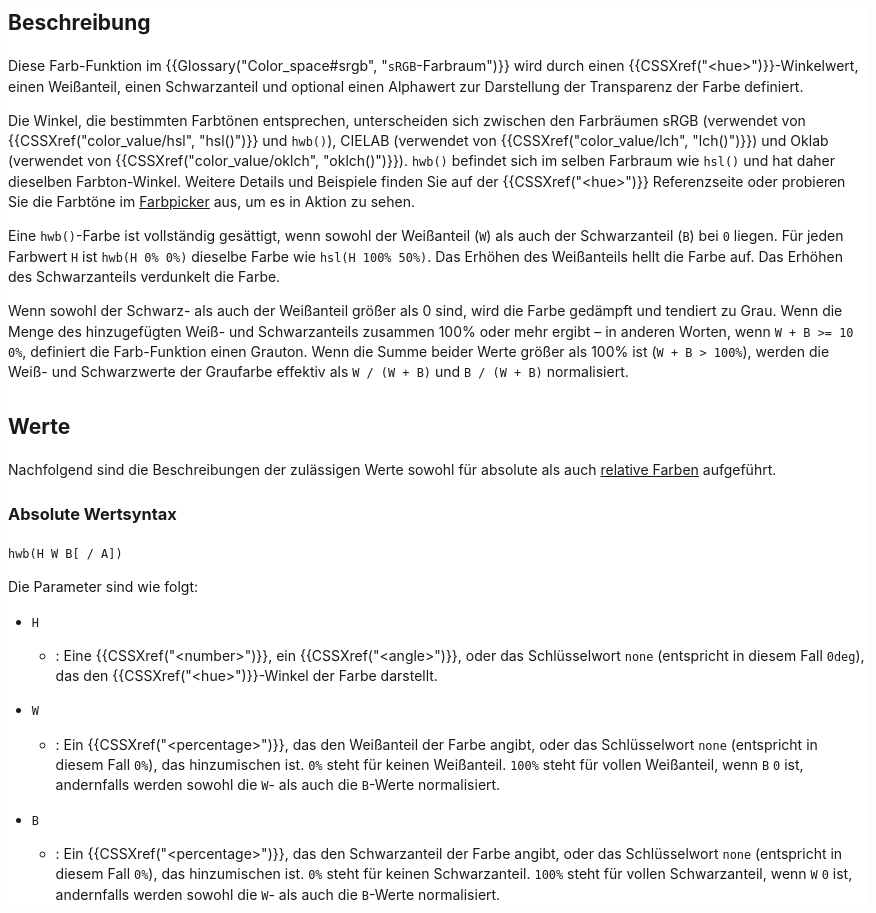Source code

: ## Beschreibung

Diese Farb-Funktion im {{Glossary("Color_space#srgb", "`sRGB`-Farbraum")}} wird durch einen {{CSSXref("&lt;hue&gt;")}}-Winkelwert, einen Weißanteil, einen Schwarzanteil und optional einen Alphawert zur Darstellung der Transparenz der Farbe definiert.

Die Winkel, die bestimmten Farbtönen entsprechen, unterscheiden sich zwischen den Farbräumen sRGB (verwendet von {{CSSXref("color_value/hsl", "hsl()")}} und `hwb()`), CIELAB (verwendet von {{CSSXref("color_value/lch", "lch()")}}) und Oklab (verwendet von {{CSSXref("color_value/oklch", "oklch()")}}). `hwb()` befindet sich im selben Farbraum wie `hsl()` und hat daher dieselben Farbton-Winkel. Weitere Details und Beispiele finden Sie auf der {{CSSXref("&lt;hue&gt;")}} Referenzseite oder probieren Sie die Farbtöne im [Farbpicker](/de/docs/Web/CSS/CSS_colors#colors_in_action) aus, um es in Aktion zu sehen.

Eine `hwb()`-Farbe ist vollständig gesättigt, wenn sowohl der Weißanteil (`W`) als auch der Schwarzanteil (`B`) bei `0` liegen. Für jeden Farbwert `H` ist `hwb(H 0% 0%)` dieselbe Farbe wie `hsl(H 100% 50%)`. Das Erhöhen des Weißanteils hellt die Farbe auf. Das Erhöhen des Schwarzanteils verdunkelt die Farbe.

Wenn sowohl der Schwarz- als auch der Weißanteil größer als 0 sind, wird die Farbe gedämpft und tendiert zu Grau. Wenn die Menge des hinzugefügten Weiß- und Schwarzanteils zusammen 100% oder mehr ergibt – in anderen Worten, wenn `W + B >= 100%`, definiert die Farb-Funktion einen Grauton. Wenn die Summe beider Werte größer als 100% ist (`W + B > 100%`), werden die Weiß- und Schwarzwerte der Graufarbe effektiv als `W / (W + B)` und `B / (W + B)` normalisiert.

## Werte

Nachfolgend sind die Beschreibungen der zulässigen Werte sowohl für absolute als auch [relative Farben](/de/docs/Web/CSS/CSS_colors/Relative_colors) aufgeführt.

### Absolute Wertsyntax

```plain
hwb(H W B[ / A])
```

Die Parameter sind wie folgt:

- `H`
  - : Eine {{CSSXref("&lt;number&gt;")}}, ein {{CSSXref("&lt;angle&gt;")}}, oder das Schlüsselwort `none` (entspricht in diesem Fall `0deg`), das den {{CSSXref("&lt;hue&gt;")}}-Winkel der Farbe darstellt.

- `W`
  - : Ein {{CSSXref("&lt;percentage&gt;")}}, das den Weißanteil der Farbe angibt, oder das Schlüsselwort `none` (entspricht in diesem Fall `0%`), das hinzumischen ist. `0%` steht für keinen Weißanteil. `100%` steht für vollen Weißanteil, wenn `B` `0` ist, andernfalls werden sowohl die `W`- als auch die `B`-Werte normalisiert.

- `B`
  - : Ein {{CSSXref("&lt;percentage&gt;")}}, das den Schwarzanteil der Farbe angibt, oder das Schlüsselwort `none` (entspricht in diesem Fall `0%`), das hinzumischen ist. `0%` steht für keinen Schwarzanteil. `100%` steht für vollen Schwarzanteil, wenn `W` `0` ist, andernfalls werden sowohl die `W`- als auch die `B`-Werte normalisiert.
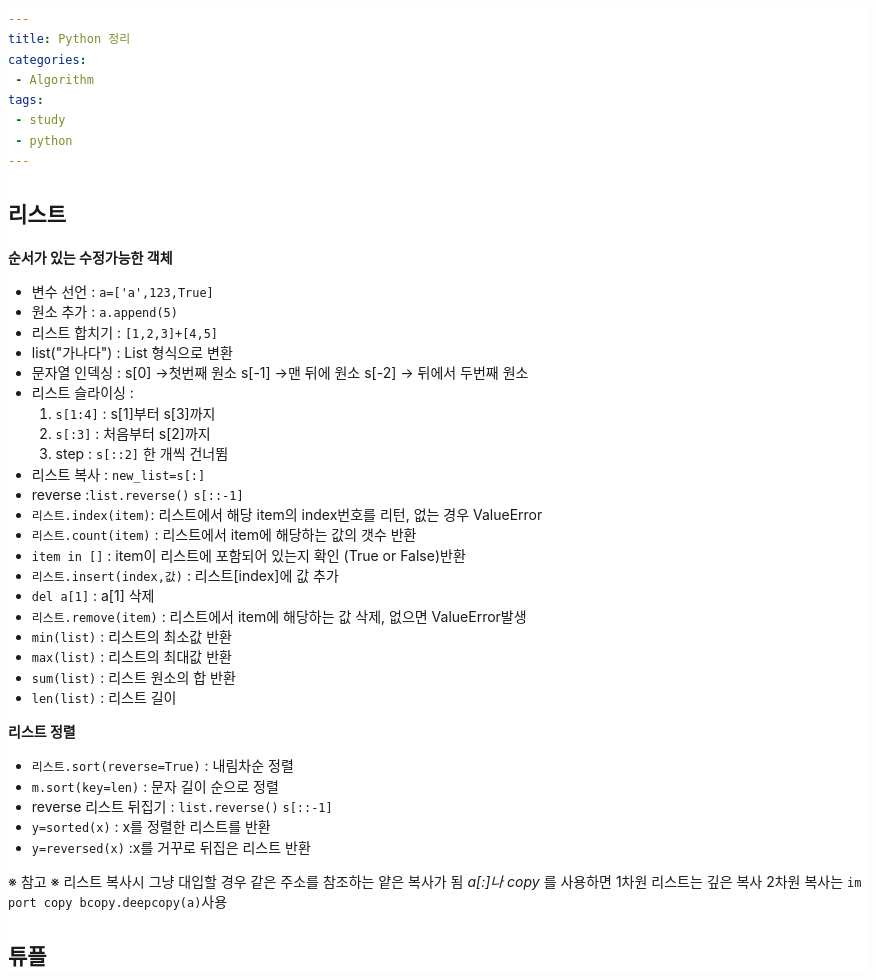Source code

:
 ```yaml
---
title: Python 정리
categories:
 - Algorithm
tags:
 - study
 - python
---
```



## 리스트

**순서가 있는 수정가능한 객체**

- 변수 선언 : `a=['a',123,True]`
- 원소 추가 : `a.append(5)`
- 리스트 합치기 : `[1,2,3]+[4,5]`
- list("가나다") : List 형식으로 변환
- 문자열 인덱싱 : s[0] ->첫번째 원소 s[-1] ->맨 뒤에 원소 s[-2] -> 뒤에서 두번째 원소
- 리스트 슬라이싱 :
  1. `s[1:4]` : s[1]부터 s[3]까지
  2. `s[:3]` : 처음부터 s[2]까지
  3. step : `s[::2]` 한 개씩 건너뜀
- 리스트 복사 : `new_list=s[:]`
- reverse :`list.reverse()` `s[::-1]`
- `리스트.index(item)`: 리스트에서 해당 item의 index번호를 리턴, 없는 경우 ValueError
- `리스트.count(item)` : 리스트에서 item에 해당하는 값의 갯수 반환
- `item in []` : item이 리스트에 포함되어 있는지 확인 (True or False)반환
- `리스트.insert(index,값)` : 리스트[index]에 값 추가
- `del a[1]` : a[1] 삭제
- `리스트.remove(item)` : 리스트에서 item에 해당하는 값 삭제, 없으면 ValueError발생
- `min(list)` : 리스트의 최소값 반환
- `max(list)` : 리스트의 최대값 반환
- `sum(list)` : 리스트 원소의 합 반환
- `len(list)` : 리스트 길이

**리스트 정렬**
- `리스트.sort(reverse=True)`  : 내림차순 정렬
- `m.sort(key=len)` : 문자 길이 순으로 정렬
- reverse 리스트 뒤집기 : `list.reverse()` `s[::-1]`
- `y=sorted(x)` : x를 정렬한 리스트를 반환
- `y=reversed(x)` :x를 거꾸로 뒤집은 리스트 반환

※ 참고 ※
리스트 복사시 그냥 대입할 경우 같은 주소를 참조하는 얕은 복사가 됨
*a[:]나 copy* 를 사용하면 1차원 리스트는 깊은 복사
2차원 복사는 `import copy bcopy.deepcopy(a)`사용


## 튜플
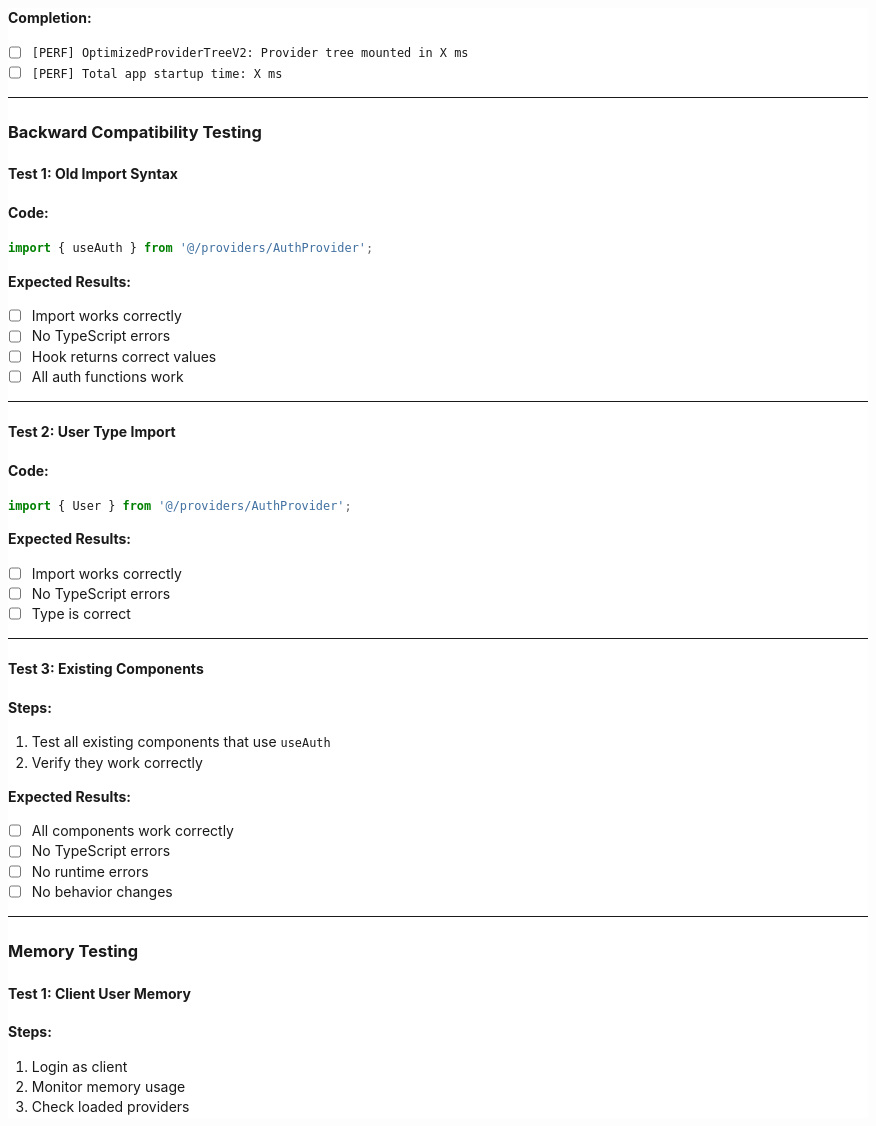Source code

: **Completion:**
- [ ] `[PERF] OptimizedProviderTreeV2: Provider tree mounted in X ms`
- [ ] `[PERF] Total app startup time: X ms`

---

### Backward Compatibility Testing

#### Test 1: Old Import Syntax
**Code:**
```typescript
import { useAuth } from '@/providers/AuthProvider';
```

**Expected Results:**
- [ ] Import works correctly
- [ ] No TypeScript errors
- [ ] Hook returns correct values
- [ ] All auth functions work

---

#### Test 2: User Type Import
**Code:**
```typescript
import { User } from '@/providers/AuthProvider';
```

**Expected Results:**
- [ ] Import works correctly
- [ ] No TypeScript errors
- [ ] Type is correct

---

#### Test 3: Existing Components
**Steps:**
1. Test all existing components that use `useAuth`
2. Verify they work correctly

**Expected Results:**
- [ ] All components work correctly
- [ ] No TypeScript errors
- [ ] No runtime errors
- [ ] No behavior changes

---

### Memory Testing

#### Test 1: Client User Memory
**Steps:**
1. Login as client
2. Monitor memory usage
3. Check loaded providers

● **Assignment**
Would you return the data above exactly as written, minus the images?

● **Solved problem**
Source code

: ## Beschreibung

Diese Farb-Funktion im {{Glossary("Color_space#srgb", "`sRGB`-Farbraum")}} wird durch einen {{CSSXref("&lt;hue&gt;")}}-Winkelwert, einen Weißanteil, einen Schwarzanteil und optional einen Alphawert zur Darstellung der Transparenz der Farbe definiert.

Die Winkel, die bestimmten Farbtönen entsprechen, unterscheiden sich zwischen den Farbräumen sRGB (verwendet von {{CSSXref("color_value/hsl", "hsl()")}} und `hwb()`), CIELAB (verwendet von {{CSSXref("color_value/lch", "lch()")}}) und Oklab (verwendet von {{CSSXref("color_value/oklch", "oklch()")}}). `hwb()` befindet sich im selben Farbraum wie `hsl()` und hat daher dieselben Farbton-Winkel. Weitere Details und Beispiele finden Sie auf der {{CSSXref("&lt;hue&gt;")}} Referenzseite oder probieren Sie die Farbtöne im [Farbpicker](/de/docs/Web/CSS/CSS_colors#colors_in_action) aus, um es in Aktion zu sehen.

Eine `hwb()`-Farbe ist vollständig gesättigt, wenn sowohl der Weißanteil (`W`) als auch der Schwarzanteil (`B`) bei `0` liegen. Für jeden Farbwert `H` ist `hwb(H 0% 0%)` dieselbe Farbe wie `hsl(H 100% 50%)`. Das Erhöhen des Weißanteils hellt die Farbe auf. Das Erhöhen des Schwarzanteils verdunkelt die Farbe.

Wenn sowohl der Schwarz- als auch der Weißanteil größer als 0 sind, wird die Farbe gedämpft und tendiert zu Grau. Wenn die Menge des hinzugefügten Weiß- und Schwarzanteils zusammen 100% oder mehr ergibt – in anderen Worten, wenn `W + B >= 100%`, definiert die Farb-Funktion einen Grauton. Wenn die Summe beider Werte größer als 100% ist (`W + B > 100%`), werden die Weiß- und Schwarzwerte der Graufarbe effektiv als `W / (W + B)` und `B / (W + B)` normalisiert.

## Werte

Nachfolgend sind die Beschreibungen der zulässigen Werte sowohl für absolute als auch [relative Farben](/de/docs/Web/CSS/CSS_colors/Relative_colors) aufgeführt.

### Absolute Wertsyntax

```plain
hwb(H W B[ / A])
```

Die Parameter sind wie folgt:

- `H`
  - : Eine {{CSSXref("&lt;number&gt;")}}, ein {{CSSXref("&lt;angle&gt;")}}, oder das Schlüsselwort `none` (entspricht in diesem Fall `0deg`), das den {{CSSXref("&lt;hue&gt;")}}-Winkel der Farbe darstellt.

- `W`
  - : Ein {{CSSXref("&lt;percentage&gt;")}}, das den Weißanteil der Farbe angibt, oder das Schlüsselwort `none` (entspricht in diesem Fall `0%`), das hinzumischen ist. `0%` steht für keinen Weißanteil. `100%` steht für vollen Weißanteil, wenn `B` `0` ist, andernfalls werden sowohl die `W`- als auch die `B`-Werte normalisiert.

- `B`
  - : Ein {{CSSXref("&lt;percentage&gt;")}}, das den Schwarzanteil der Farbe angibt, oder das Schlüsselwort `none` (entspricht in diesem Fall `0%`), das hinzumischen ist. `0%` steht für keinen Schwarzanteil. `100%` steht für vollen Schwarzanteil, wenn `W` `0` ist, andernfalls werden sowohl die `W`- als auch die `B`-Werte normalisiert.
Source code

:
 ```yaml
---
title: Python 정리
categories:
 - Algorithm
tags:
 - study
 - python
---
```



## 리스트

**순서가 있는 수정가능한 객체**

- 변수 선언 : `a=['a',123,True]`
- 원소 추가 : `a.append(5)`
- 리스트 합치기 : `[1,2,3]+[4,5]`
- list("가나다") : List 형식으로 변환
- 문자열 인덱싱 : s[0] ->첫번째 원소 s[-1] ->맨 뒤에 원소 s[-2] -> 뒤에서 두번째 원소
- 리스트 슬라이싱 :
  1. `s[1:4]` : s[1]부터 s[3]까지
  2. `s[:3]` : 처음부터 s[2]까지
  3. step : `s[::2]` 한 개씩 건너뜀
- 리스트 복사 : `new_list=s[:]`
- reverse :`list.reverse()` `s[::-1]`
- `리스트.index(item)`: 리스트에서 해당 item의 index번호를 리턴, 없는 경우 ValueError
- `리스트.count(item)` : 리스트에서 item에 해당하는 값의 갯수 반환
- `item in []` : item이 리스트에 포함되어 있는지 확인 (True or False)반환
- `리스트.insert(index,값)` : 리스트[index]에 값 추가
- `del a[1]` : a[1] 삭제
- `리스트.remove(item)` : 리스트에서 item에 해당하는 값 삭제, 없으면 ValueError발생
- `min(list)` : 리스트의 최소값 반환
- `max(list)` : 리스트의 최대값 반환
- `sum(list)` : 리스트 원소의 합 반환
- `len(list)` : 리스트 길이

**리스트 정렬**
- `리스트.sort(reverse=True)`  : 내림차순 정렬
- `m.sort(key=len)` : 문자 길이 순으로 정렬
- reverse 리스트 뒤집기 : `list.reverse()` `s[::-1]`
- `y=sorted(x)` : x를 정렬한 리스트를 반환
- `y=reversed(x)` :x를 거꾸로 뒤집은 리스트 반환

※ 참고 ※
리스트 복사시 그냥 대입할 경우 같은 주소를 참조하는 얕은 복사가 됨
*a[:]나 copy* 를 사용하면 1차원 리스트는 깊은 복사
2차원 복사는 `import copy bcopy.deepcopy(a)`사용


## 튜플
Source code

: **Completion:**
- [ ] `[PERF] OptimizedProviderTreeV2: Provider tree mounted in X ms`
- [ ] `[PERF] Total app startup time: X ms`

---

### Backward Compatibility Testing

#### Test 1: Old Import Syntax
**Code:**
```typescript
import { useAuth } from '@/providers/AuthProvider';
```

**Expected Results:**
- [ ] Import works correctly
- [ ] No TypeScript errors
- [ ] Hook returns correct values
- [ ] All auth functions work

---

#### Test 2: User Type Import
**Code:**
```typescript
import { User } from '@/providers/AuthProvider';
```

**Expected Results:**
- [ ] Import works correctly
- [ ] No TypeScript errors
- [ ] Type is correct

---

#### Test 3: Existing Components
**Steps:**
1. Test all existing components that use `useAuth`
2. Verify they work correctly

**Expected Results:**
- [ ] All components work correctly
- [ ] No TypeScript errors
- [ ] No runtime errors
- [ ] No behavior changes

---

### Memory Testing

#### Test 1: Client User Memory
**Steps:**
1. Login as client
2. Monitor memory usage
3. Check loaded providers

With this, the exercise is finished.